Excerpts from a dataset:
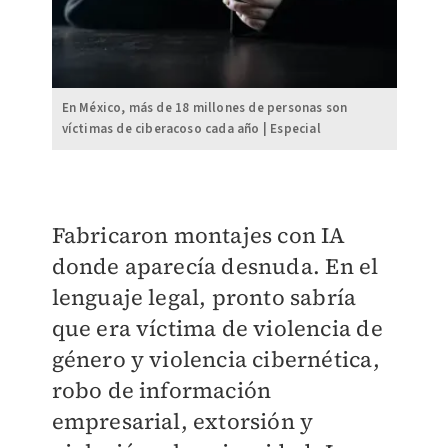
En México, más de 18 millones de personas son
víctimas de ciberacoso cada año | Especial
Fabricaron montajes con IA
donde aparecía desnuda. En el
lenguaje legal, pronto sabría
que era víctima de violencia de
género y violencia cibernética,
robo de información
empresarial, extorsión y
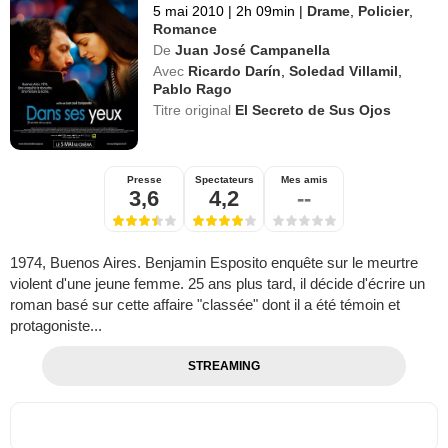
5 mai 2010
|
2h 09min
|
Drame
,
Policier
,
Romance
De
Juan José Campanella
Avec
Ricardo Darín
,
Soledad Villamil
,
Pablo Rago
Titre original
El Secreto de Sus Ojos
Presse
Spectateurs
Mes amis
3,6
4,2
--
1974, Buenos Aires. Benjamin Esposito enquête sur le meurtre
violent d'une jeune femme. 25 ans plus tard, il décide d'écrire un
roman basé sur cette affaire "classée" dont il a été témoin et
protagoniste...
STREAMING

**To do**
The expected answer is an exact copy of the lines beginning at the one with "1974, Buenos Aires." and running to the end of the entries above.

**Task result**
1974, Buenos Aires. Benjamin Esposito enquête sur le meurtre
violent d'une jeune femme. 25 ans plus tard, il décide d'écrire un
roman basé sur cette affaire "classée" dont il a été témoin et
protagoniste...
STREAMING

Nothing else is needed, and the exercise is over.